Un producteur de tomates de Loire-Atlantique jette sa récolte

Près de Nantes, Marc André Goulay, maraîcher sur la commune de Haute-Goulaine, a été contraint de jeter plusieurs tonnes de sa production de tomates : « En fin de semaine, il y a eu la destruction de plusieurs remorques de tomates sur mon exploitation. Souvent, les fruits mis en compost ne sont pas commercialisables, ils sont blessés, ils ont un défaut », explique-t-il.

Sauf que les dernières tomates sont en bon état ! La raison de ce gâchis est la surproduction : « il y a une surproduction momentanée de tomates et le marché s’est affaissé. Les volumes sont tellement importants, il y en a partout, plus personne ne sait quoi en faire. »

Le maraîcher précise que malgré le bon état apparent des produits, il s’agit de tomates de catégorie 2, avec un léger défaut. « Lorsque les produits de qualité extra n’arrivent pas à se vendre, on nous demande d’arrêter de conditionner ces produits-là parce que ce n’est plus commercialisable. Il faut se mettre dans la peau d’un acheteur, s’il peut avoir du très beau au prix du moche, il ne va pas se priver ! », confie-t-il.

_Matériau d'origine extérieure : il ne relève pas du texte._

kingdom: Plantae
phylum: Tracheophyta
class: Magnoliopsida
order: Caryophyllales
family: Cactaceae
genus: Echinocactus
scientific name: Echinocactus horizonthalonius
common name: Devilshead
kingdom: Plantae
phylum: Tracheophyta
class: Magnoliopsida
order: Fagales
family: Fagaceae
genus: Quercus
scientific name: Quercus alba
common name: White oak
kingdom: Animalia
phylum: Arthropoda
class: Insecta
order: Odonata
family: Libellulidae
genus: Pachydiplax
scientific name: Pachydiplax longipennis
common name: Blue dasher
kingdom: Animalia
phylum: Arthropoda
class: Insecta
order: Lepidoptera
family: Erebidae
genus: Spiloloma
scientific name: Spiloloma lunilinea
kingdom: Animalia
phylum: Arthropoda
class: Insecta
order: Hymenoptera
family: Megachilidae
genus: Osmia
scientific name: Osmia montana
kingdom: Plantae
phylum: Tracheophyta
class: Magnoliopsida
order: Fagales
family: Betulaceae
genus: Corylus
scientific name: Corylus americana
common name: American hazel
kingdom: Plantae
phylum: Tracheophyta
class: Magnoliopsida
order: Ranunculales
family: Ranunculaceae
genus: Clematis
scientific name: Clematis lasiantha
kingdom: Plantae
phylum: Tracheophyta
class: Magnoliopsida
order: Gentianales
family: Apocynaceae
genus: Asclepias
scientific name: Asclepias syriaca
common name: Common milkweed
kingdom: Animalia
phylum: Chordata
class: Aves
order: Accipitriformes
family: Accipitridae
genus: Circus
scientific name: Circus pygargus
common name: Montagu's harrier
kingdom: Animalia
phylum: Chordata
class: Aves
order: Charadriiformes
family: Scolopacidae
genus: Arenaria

Adhérent de la coopérative Océane qui regroupe une cinquantaine de maraîchers au sud de Nantes, Marc André Goulay ajoute que « fin août est la pleine saison de la production des tomates de jardin, et cette année, les particuliers ont beaucoup plus jardiné en raison du confinement ».

« Quand les coopératives ont des stocks énormes et qu’ils savent qu’ils risquent d’en détruire une partie ou de les brader, ils demandent à la production d’arrêter de conditionner. Malheureusement, les tomates sont mûres, elles sont belles mais on est obligé de les couper sinon on porte préjudice à nos futures récoltes. C’est le monde actuel, on aimerait tous lutter contre le gaspillage », regrette-t-il.

Camille Malbois, responsable marketing et communication chez Océane assure que la coopérative propose les surplus de légumes aux associations telles que les Restos du Cœur, qui viennent régulièrement chercher des colis d’invendus. « Depuis le début de l’année, cela représente des dizaines de milliers de colis donnés. Ils passent régulièrement », assure-t-elle.

Du côté du responsable des services techniques de la commune de Haute-Goulaine, on regrette que cela ait été fait sur un terrain privé. Ainsi, le gaspillage sort malheureusement de leur domaine d’intervention. « C’est la première fois que je vois cela en 38 ans d’expérience. C’est regrettable, à notre époque où les gens sont dans le besoin, ils seraient contents d'avoir un cageot de tomates », confie ce dernier. « Je vais conseiller aux élus de rappeler aux exploitants que dans la période actuelle, ils pourraient en faire un autre usage ».